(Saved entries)
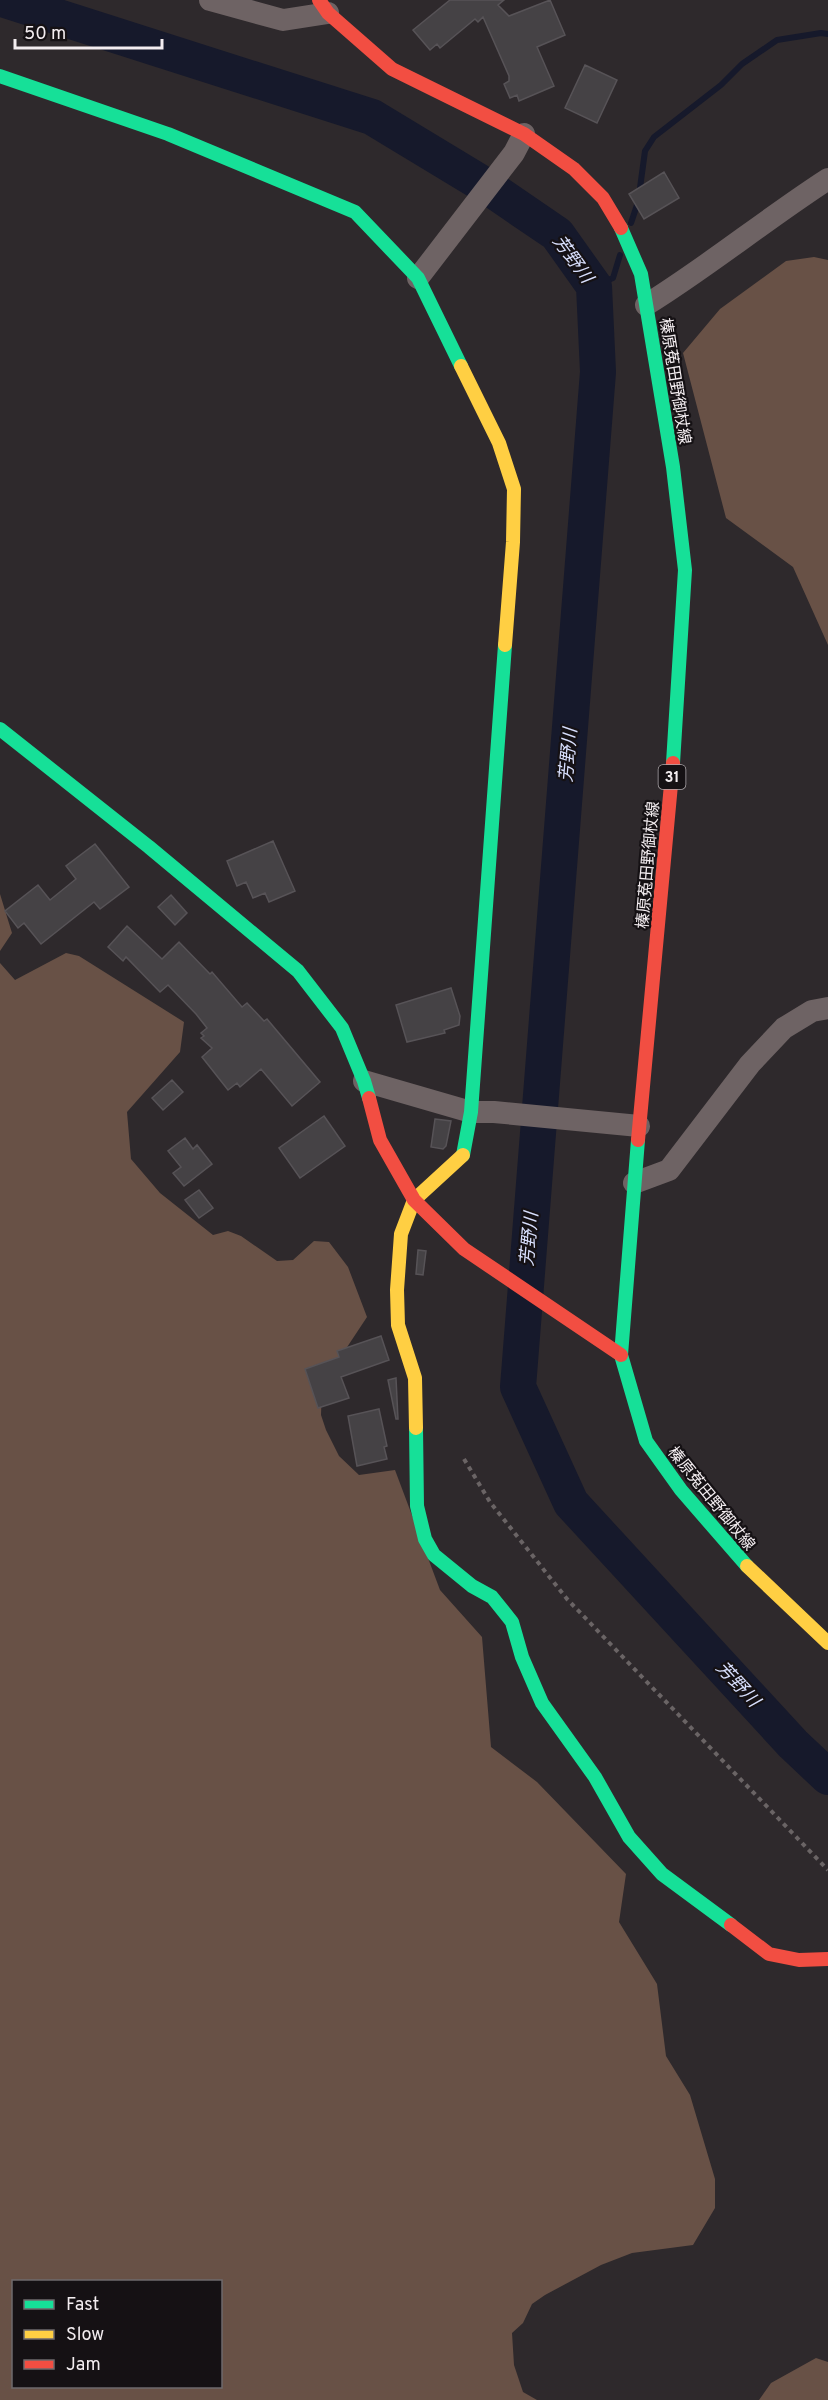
<svg xmlns="http://www.w3.org/2000/svg" width="828" height="2400" font-family="Overpass,'Noto Sans JP',sans-serif">
  <style>
    .forest { fill: #685146; fill-rule: evenodd }
    .lines { fill: none; stroke-linecap: round; stroke-linejoin: round }
    .stream { stroke: #16192b; stroke-width: 6 }
    .river { stroke: #16192b; stroke-width: 36 }
    .building { fill: #454245; stroke: #575357; stroke-width: 1.5 }
    .path { stroke: #6a6465; stroke-width: 4; stroke-dasharray: 4.5 4.5; stroke-linecap: butt }
    .street { stroke: #6e6364; stroke-width: 22 }
    .fast { stroke: #16e098; stroke-width: 14 }
    .slow { stroke: #ffcf43; stroke-width: 14 }
    .jam { stroke: #f24e42; stroke-width: 14 }
    .labels { text-anchor: middle; stroke-width: 4.5; stroke-linejoin: round; paint-order: stroke }
    .shield { fill: #151114; stroke: #b0abae; stroke-width: 1.5 }
    .shield-label { font-size: 15px; font-weight: bold; fill: #f3edf0 }
    .street-label { font-size: 16px; fill: #f3edf0; stroke: #151114 }
    .water-label { font-size: 18px; font-style: italic; fill: #d8dffd; stroke: #151114 }
  </style>
  <rect width="100%" height="100%" fill="#2e292c"/>
  <path class="forest" d="M 814,257 L 828,260 L 828,645 L 793,567 L 726,518 L 683,353 L 720,309 L 786,261 Z
    M 0,894 L 12,933 L 0,951 Z
    M 66,953 L 79,956 L 184,1022 L 180,1052 L 127,1112 L 131,1159 L 160,1193 L 213,1235 L 228,1231 L 241,1236 L 277,1261 L 293,1260 L 314,1241 L 329,1242 L 348,1267 L 367,1317 L 322,1385 L 321,1415 L 326,1430 L 339,1456 L 359,1475 L 395,1470 L 440,1590 L 482,1637 L 491,1747 L 537,1782 L 626,1874 L 619,1922 L 657,1984 L 666,2056 L 690,2095 L 715,2179 L 715,2208 L 693,2245 L 632,2253 L 601,2265 L 545,2295 L 532,2304 L 523,2323 L 512,2333 L 514,2365 L 523,2392 L 537,2400 L 0,2400 L 0,963 L 15,980 ZM 14,2282 L 220,2282 L 220,2386 L 14,2386 Z
    M 816,2358 L 828,2362 L 828,2400 L 759,2400 L 771,2383 Z"/>
  <g class="lines">
    <path class="stream" d="M 631,223 L 641,193 L 640,188 L 645,151 L 654,137 L 721,85 L 742,64 L 777,40 L 821,33 L 828,34
      M 594,286 L 613,278 L 620,255"/>
    <path class="river" d="M 5,0 L 372,117 L 491,189 L 557,234 L 594,286 L 598,372 L 518,1387 L 571,1503 L 793,1744 L 828,1777"/>
  </g>
  <path class="building" d="M 450,0 L 504,0 L 498,5 L 509,16 L 550,0 L 565,35 L 537,47 L 554,86 L 519,101 L 517,95 L 510,98 L 504,84 L 509,81 L 509,76 L 483,17 L 478,22 L 475,19 L 440,48 L 437,44 L 430,50 L 413,30 Z
    M 585,65 L 617,80 L 597,123 L 565,108 Z
    M 664,172 L 679,198 L 644,219 L 629,194 Z
    M 273,841 L 295,891 L 269,902 L 265,893 L 253,898 L 246,882 L 237,886 L 227,861 Z
    M 95,844 L 129,887 L 100,909 L 94,902 L 41,944 L 24,923 L 18,928 L 5,911 L 38,885 L 50,900 L 76,879 L 66,866 Z
    M 171,895 L 187,913 L 175,925 L 158,907 Z
    M 127,926 L 162,959 L 179,942 L 210,974 L 212,972 L 242,1007 L 247,1003 L 264,1021 L 267,1019 L 320,1082 L 292,1106 L 261,1069 L 240,1087 L 237,1083 L 228,1090 L 202,1057 L 212,1048 L 201,1038 L 204,1036 L 201,1033 L 207,1028 L 196,1014 L 168,985 L 160,992 L 126,957 L 123,961 L 108,947 Z
    M 451,988 L 460,1016 L 459,1025 L 444,1030 L 445,1033 L 407,1042 L 396,1005 Z
    M 172,1080 L 183,1092 L 163,1110 L 152,1098 Z
    M 324,1116 L 345,1146 L 300,1178 L 279,1148 Z
    M 435,1119 L 451,1121 L 446,1146 L 443,1149 L 431,1147 Z
    M 185,1138 L 193,1149 L 197,1145 L 212,1164 L 184,1186 L 173,1173 L 181,1167 L 168,1151 Z
    M 199,1190 L 213,1208 L 199,1218 L 185,1200 Z
    M 418,1250 L 426,1251 L 423,1275 L 416,1274 Z
    M 381,1336 L 389,1360 L 341,1377 L 349,1398 L 318,1408 L 305,1369 L 339,1357 L 337,1351 Z
    M 396,1378 L 398,1419 L 396,1419 L 388,1380 Z
    M 379,1409 L 387,1446 L 384,1447 L 387,1459 L 357,1466 L 348,1416 Z"/>
  <g class="lines">
    <path class="path" d="M 464,1459 L 490,1502 L 567,1599 L 828,1870"/>
    <path class="street" d="M 210,0 L 283,20 L 328,13
      M 418,278 L 514,153 L 524,134
      M 646,305 C 709,266 766,219 828,179
      M 364,1081 L 471,1112 L 494,1112 L 639,1126
      M 634,1183 L 669,1170 L 750,1064 L 784,1028 L 812,1011 L 828,1008"/>
    <path class="fast" d="M 0,76 L 168,134 L 355,212 L 418,278 L 461,366
      M 621,228 L 641,274 L 673,467 L 685,570 L 673,763
      M 0,729 L 149,847 L 298,971 L 342,1028 L 364,1081 L 369,1098
      M 638,1140 L 621,1355 L 646,1441 L 681,1490 L 747,1566
      M 463,1155 L 471,1112 L 505,645
      M 416,1428 L 417,1506 L 425,1539 L 434,1555 L 472,1586 L 492,1597 L 512,1622 L 522,1657 L 542,1703 L 595,1777 L 629,1837 L 662,1874 L 731,1925"/>
    <path class="slow" d="M 461,366 L 499,443 L 514,489 L 513,542 L 505,645
      M 416,1428 L 415,1378 L 398,1325 L 397,1290 L 401,1234 L 414,1200 L 463,1155
      M 747,1566 L 828,1643"/>
    <path class="jam" d="M 319,0 L 328,13 L 392,69 L 524,134 L 574,169 L 603,198 L 621,228
      M 369,1098 L 380,1140 L 414,1200 L 464,1249 L 621,1355
      M 638,1140 L 673,763
      M 731,1925 L 769,1954 L 799,1960 L 828,1959"/>
  </g>
  <g class="labels">
    <rect class="shield" x="658.5" y="765" width="27" height="24" rx="4.5"/>
    <g class="shield-label">
      <text x="672" y="782">31</text>
    </g>
    <g class="street-label">
      <text transform="translate(676 381) rotate(81)" y="6">榛原菟田野御杖線</text>
      <text transform="translate(647 865) rotate(-85)" y="6">榛原菟田野御杖線</text>
      <text transform="translate(712 1498) rotate(51)" y="6">榛原菟田野御杖線</text>
    </g>
    <g class="water-label">
      <text transform="translate(573 259) rotate(54)" y="6">芳野川</text>
      <text transform="translate(568 755) rotate(-85)" y="6">芳野川</text>
      <text transform="translate(529 1239) rotate(-85)" y="6">芳野川</text>
      <text transform="translate(738 1684) rotate(47)" y="6">芳野川</text>
    </g>
  </g>
  <rect x="12" y="2280" width="210" height="108" fill="#151114" stroke="#6e696c" stroke-width="1.5"/>
  <rect x="24" y="2300" width="30" height="9" fill="#16e098" stroke="#6e696c" stroke-width="1.5"/>
  <text x="66" y="2310" font-size="18" fill="#f3edf0">Fast</text>
  <rect x="24" y="2330" width="30" height="9" fill="#ffcf43" stroke="#6e696c" stroke-width="1.5"/>
  <text x="66" y="2340" font-size="18" fill="#f3edf0">Slow</text>
  <rect x="24" y="2360" width="30" height="9" fill="#f24e42" stroke="#6e696c" stroke-width="1.5"/>
  <text x="66" y="2370" font-size="18" fill="#f3edf0">Jam</text>
  <path d="M15 39v9h147v-9" fill="none" stroke="#f3edf0" stroke-width="3"/>
  <text x="24" y="39" font-size="18" fill="#f3edf0" stroke="#151114" stroke-width="4.5" paint-order="stroke">50 m</text>
</svg>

● **Task to complete**
Give back exactly the lines above starting at the line where "M 379,1409 L" appears and ending at the line where "418,278 L 461,366" appears, both included, with no other lines.

● **Response area**
    M 379,1409 L 387,1446 L 384,1447 L 387,1459 L 357,1466 L 348,1416 Z"/>
  <g class="lines">
    <path class="path" d="M 464,1459 L 490,1502 L 567,1599 L 828,1870"/>
    <path class="street" d="M 210,0 L 283,20 L 328,13
      M 418,278 L 514,153 L 524,134
      M 646,305 C 709,266 766,219 828,179
      M 364,1081 L 471,1112 L 494,1112 L 639,1126
      M 634,1183 L 669,1170 L 750,1064 L 784,1028 L 812,1011 L 828,1008"/>
    <path class="fast" d="M 0,76 L 168,134 L 355,212 L 418,278 L 461,366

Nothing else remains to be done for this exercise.